Qué debes hacer:
- a) Según el texto sobre la despolitización neoliberal y la idea de democracia, ¿qué expresión empleaba el filósofo francés Jacques Rancière?
- b) Prolonga el texto sobre la despolitización neoliberal y la idea de democracia, comenzando justo después de su última oración.

Texto propuesto:
= = = = =

El 7D y lo que está en disputa, por Ricardo Forster (para “INFOnews” del 19-10-12)



 
 La matriz despolitizadora ampliamente desparramada en escala planetaria por la forma neoliberal del capitalismo no sólo capturó el imaginario de amplios sectores medios de la sociedad sino que, también, caló muy hondo en las tradiciones provenientes del progresismo e, incluso, en quienes se referenciaban en las matrices de la izquierda y de lo nacional popular. Uno de los rasgos sobresalientes, sobre el que todavía no se ha escrito demasiado, es la mutación que se operó, en el interior de esos círculos, en relación directa con la idea de “democracia”. Asfixiados por una atmósfera de época que parecía traer sólo aires viciados por el “triunfo” neoliberal, incapaces de digerir el bocado en mal estado del derrumbe de las ideas igualitaristas y profundamente desconcertados por la implosión, desde el propio interior, de las experiencias mal llamadas socialistas, una amplia generación de intelectuales, de hombres y mujeres provenientes de militancias antiburguesas pasaron, casi de la noche a la mañana, de ser críticos de la democracia formal a convertirse en sus adoradores más fervorosos, contribuyendo a lo que el filósofo francés Jacques Rancière llamaba la “democracia vivida como medio ambiente”.

= = = = =

Registros extraídos:

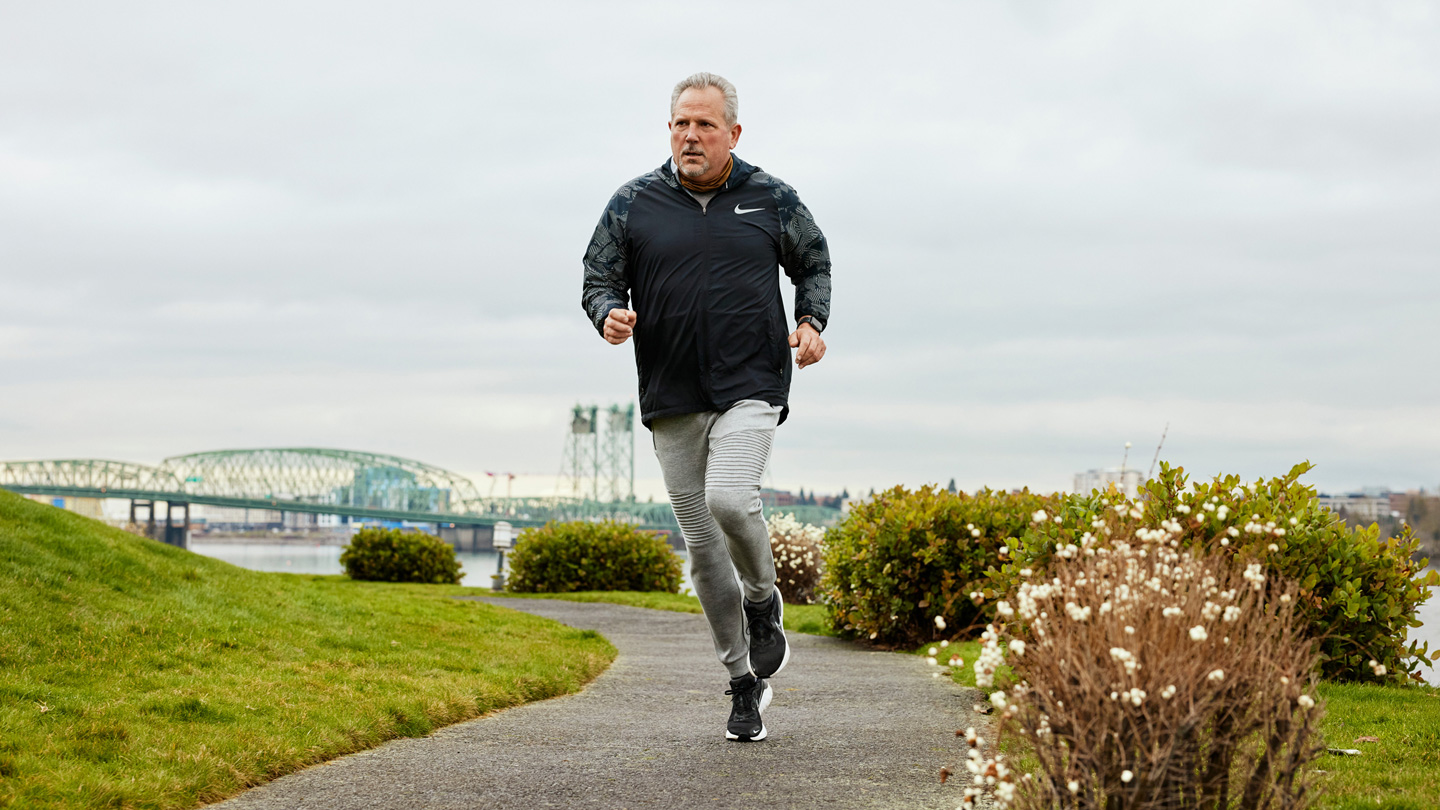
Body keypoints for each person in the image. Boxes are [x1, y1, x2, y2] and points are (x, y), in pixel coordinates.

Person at [581, 72, 832, 741]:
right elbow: (598, 276)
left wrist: (811, 321)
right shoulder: (632, 203)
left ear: (733, 134)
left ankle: (763, 600)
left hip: (752, 381)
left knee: (729, 499)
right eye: (680, 124)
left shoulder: (771, 198)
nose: (690, 136)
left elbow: (814, 262)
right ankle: (743, 684)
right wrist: (607, 312)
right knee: (701, 550)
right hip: (671, 393)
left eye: (705, 125)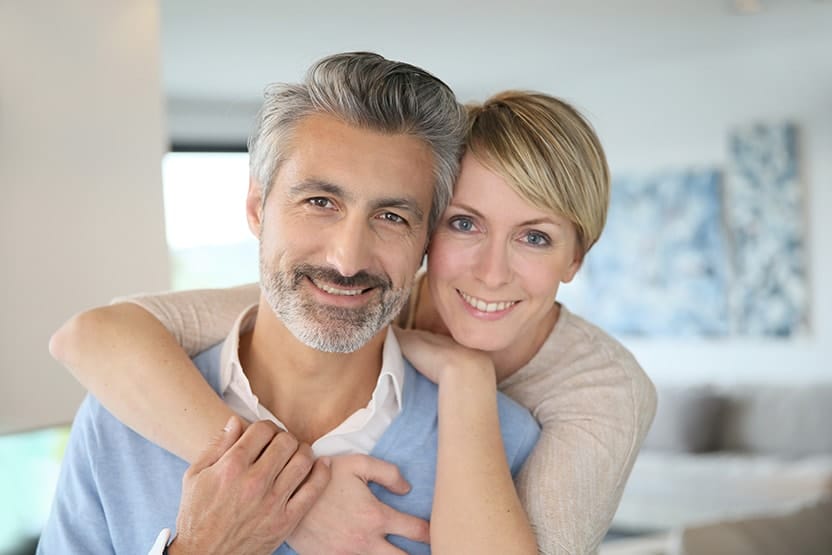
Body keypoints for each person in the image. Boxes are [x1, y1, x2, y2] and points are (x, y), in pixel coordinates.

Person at [51, 87, 658, 553]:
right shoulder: (129, 408)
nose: (490, 272)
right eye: (465, 224)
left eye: (534, 236)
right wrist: (285, 495)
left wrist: (467, 378)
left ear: (578, 256)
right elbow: (91, 335)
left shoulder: (548, 421)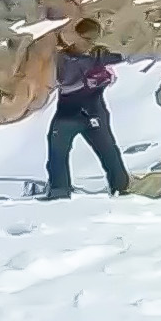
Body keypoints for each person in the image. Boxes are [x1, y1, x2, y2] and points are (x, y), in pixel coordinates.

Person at [43, 17, 131, 200]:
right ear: (77, 35)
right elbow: (66, 82)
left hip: (86, 114)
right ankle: (60, 192)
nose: (90, 42)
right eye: (87, 38)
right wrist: (94, 72)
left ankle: (121, 190)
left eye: (93, 38)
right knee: (59, 152)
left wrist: (103, 64)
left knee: (108, 151)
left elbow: (122, 58)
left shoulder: (94, 56)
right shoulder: (66, 57)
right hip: (76, 114)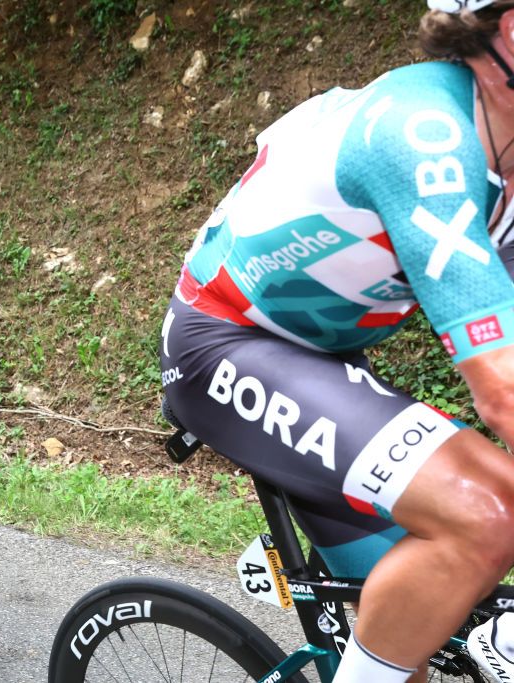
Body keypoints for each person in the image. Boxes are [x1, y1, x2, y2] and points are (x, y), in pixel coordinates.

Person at [161, 2, 514, 681]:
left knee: (407, 638)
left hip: (320, 357)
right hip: (224, 341)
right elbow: (499, 384)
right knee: (491, 510)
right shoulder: (423, 132)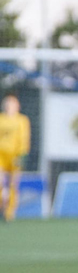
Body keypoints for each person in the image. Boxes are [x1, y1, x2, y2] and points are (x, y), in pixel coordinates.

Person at [0, 94, 30, 222]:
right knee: (1, 182)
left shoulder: (22, 120)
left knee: (13, 184)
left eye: (13, 104)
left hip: (15, 155)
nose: (10, 107)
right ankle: (2, 206)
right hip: (1, 154)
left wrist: (22, 154)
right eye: (8, 104)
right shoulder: (1, 119)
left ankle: (9, 211)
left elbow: (24, 138)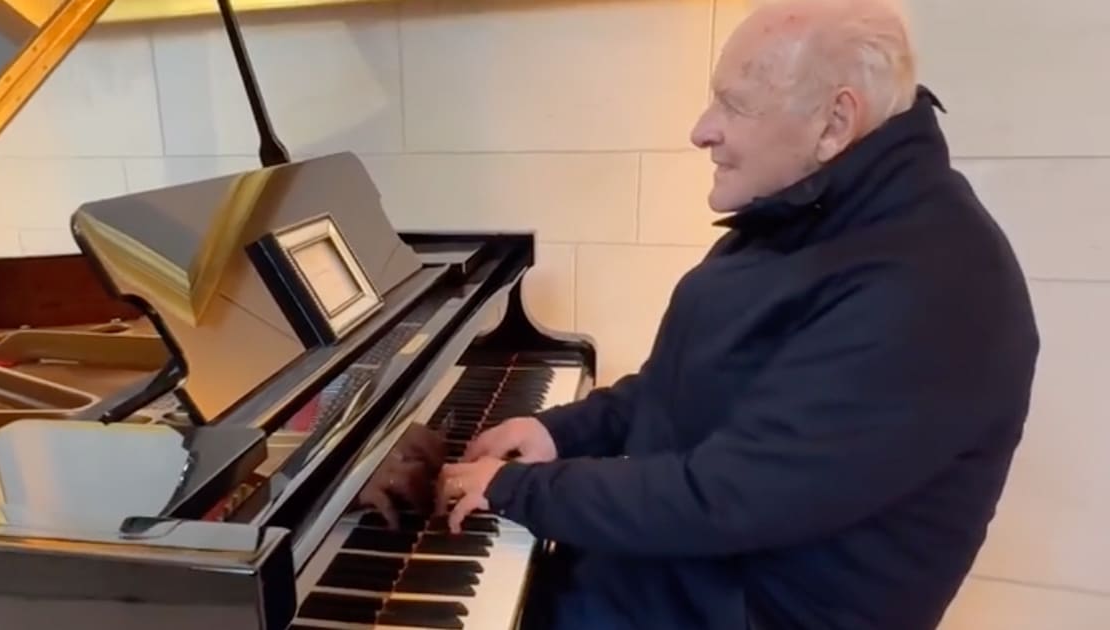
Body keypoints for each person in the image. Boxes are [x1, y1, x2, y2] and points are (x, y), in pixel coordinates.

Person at [434, 0, 1040, 628]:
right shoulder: (808, 214)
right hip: (689, 578)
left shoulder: (927, 284)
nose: (701, 130)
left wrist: (517, 490)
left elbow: (726, 497)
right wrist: (563, 432)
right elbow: (686, 386)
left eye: (735, 105)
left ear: (834, 122)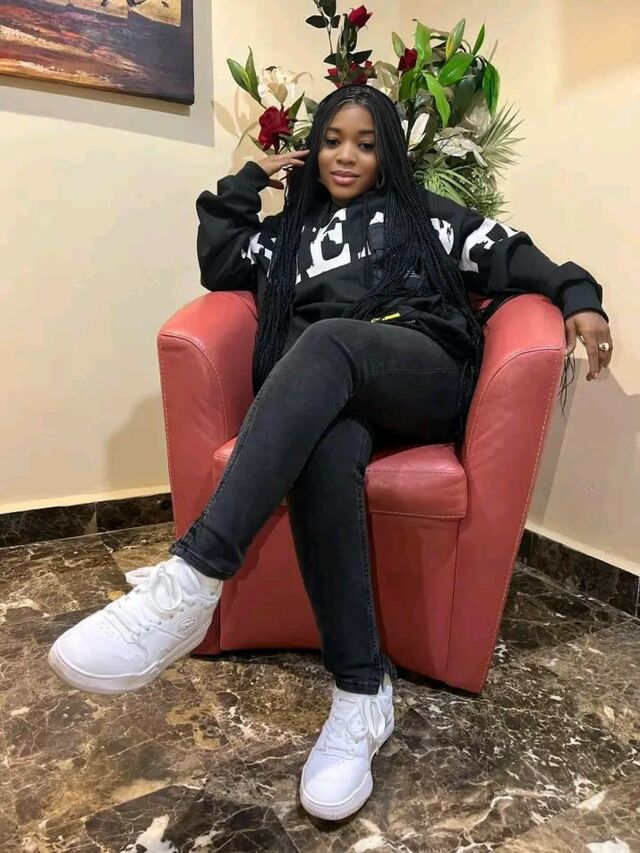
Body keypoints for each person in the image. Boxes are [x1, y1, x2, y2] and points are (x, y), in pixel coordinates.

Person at [48, 85, 613, 821]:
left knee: (328, 340)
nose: (347, 156)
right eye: (333, 140)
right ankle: (360, 691)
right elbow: (220, 260)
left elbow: (513, 255)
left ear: (389, 154)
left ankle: (192, 578)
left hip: (422, 370)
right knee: (325, 444)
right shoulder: (287, 236)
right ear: (312, 149)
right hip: (334, 393)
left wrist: (580, 296)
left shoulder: (424, 216)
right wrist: (248, 180)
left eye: (367, 144)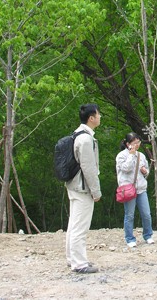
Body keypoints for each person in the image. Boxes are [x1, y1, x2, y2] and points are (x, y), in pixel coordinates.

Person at [65, 103, 102, 274]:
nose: (100, 117)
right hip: (82, 188)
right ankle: (79, 263)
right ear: (91, 118)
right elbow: (89, 168)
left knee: (74, 224)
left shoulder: (76, 134)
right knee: (80, 227)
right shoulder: (86, 139)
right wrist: (96, 191)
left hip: (73, 185)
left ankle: (72, 258)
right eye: (98, 114)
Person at [116, 132, 154, 248]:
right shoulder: (121, 156)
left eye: (138, 142)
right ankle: (129, 238)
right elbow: (125, 169)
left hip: (141, 188)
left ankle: (148, 235)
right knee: (130, 215)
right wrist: (131, 155)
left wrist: (145, 171)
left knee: (146, 214)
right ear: (128, 144)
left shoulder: (141, 156)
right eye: (134, 143)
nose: (137, 145)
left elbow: (147, 171)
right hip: (128, 190)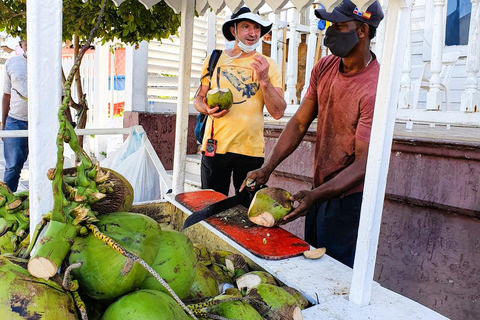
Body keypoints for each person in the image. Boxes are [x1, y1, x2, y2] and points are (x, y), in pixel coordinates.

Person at [241, 0, 384, 268]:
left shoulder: (374, 88)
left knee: (335, 274)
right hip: (319, 191)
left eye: (339, 26)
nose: (329, 33)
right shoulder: (325, 67)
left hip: (347, 200)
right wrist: (268, 167)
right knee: (313, 264)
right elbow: (298, 123)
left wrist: (317, 195)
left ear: (362, 31)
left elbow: (365, 163)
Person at [194, 7, 286, 196]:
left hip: (250, 150)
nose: (252, 33)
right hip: (215, 147)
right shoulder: (215, 59)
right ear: (234, 31)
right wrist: (206, 109)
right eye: (246, 27)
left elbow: (278, 112)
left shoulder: (268, 65)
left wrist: (264, 80)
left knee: (245, 210)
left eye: (257, 28)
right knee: (212, 206)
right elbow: (198, 98)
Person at [2, 39, 28, 192]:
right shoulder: (12, 63)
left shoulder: (48, 63)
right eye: (26, 42)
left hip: (44, 122)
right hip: (16, 120)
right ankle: (7, 204)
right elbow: (6, 95)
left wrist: (69, 122)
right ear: (21, 44)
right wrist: (4, 125)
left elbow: (62, 96)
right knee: (12, 167)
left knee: (46, 166)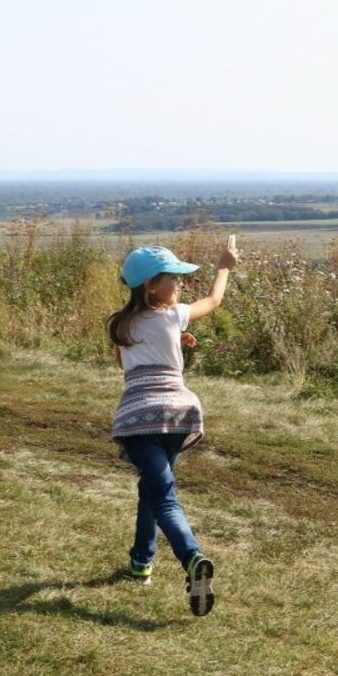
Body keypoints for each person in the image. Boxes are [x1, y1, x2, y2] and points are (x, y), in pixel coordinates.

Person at [107, 239, 238, 616]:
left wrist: (167, 341)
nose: (180, 284)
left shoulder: (120, 324)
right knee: (154, 488)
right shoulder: (173, 316)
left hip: (140, 418)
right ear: (151, 286)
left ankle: (192, 558)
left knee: (161, 493)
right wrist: (224, 267)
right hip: (179, 414)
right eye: (173, 278)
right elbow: (213, 300)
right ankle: (141, 563)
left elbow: (125, 361)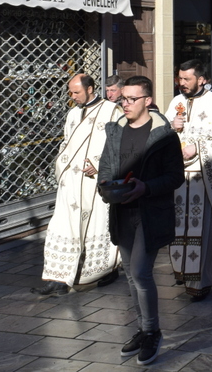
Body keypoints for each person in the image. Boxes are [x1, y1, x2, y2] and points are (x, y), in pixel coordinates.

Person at [97, 76, 184, 365]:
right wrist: (106, 185)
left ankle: (152, 332)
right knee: (130, 275)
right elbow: (106, 167)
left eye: (132, 99)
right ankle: (142, 328)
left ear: (147, 100)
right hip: (122, 210)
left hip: (150, 213)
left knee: (140, 272)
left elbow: (175, 177)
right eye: (123, 98)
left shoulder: (164, 136)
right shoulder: (115, 131)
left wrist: (145, 187)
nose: (125, 104)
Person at [33, 74, 121, 296]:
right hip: (70, 183)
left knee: (94, 227)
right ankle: (57, 277)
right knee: (62, 227)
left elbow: (118, 145)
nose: (72, 96)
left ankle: (104, 271)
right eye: (70, 92)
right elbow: (66, 142)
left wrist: (100, 166)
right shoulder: (72, 113)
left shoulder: (111, 110)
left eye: (76, 92)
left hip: (94, 183)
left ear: (90, 89)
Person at [164, 60, 212, 301]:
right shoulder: (176, 102)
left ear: (202, 80)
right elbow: (161, 136)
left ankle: (200, 282)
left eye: (187, 79)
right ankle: (183, 272)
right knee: (177, 228)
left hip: (203, 177)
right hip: (177, 177)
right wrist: (170, 126)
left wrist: (198, 147)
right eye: (180, 78)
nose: (182, 83)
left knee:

= = = = =

Respuestas por tarea:
- a) La "democracia vivida como medio ambiente".

- b)
Una naturalización acrítica que hizo oídos sordos a la escisión, cada día más honda, entre los engranajes democrático-republicanos y la cuestión social. Las dos últimas décadas del siglo veinte fueron la etapa más desigual, en cuanto a la distribución de la riqueza, de la historia de América latina mientras, por esas paradojas extrañas, la mayoría de los países regresaba al Estado de derecho y abandonaba la noche dictatorial. Muchos de los otrora defensores del estatalismo, los viejos cultores de concepciones intervencionistas e igualitaristas, se pasaron, sin escrúpulos, al bando de los ideólogos del fin de la historia, de la economía global de mercado y del consensualismo liberal republicano. El peronismo, en su versión menemista, constituyó el ejemplo acabado de esa mutación que sería acompañada por una parte sustancial del progresismo que apenas si movilizó sus recursos críticos para cuestionar, no el dominio neoliberal, sino las falencias republicanas del gobierno encabezado por el otrora émulo de Facundo Quiroga. Los medios de comunicación hegemónicos acompañaron estos travestismos y multiplicaron su capacidad de incidencia al mismo tiempo que avanzaron en el control monopólico de viejos y nuevos medios vinculados a las decisivas transformaciones tecnológicas que caracterizaron el fin de siglo pasado. La nueva ley de servicios audiovisuales buscó romper con esa hegemonía antidemocrática. Pero el hueso sigue siendo duro de roer y los intereses que se defienden cuantiosos no sólo en su aspecto económico sino también en su dimensión político-cultural. Se trata de la disputa por el sentido común, la opinión pública y la producción de nuevas subjetividades.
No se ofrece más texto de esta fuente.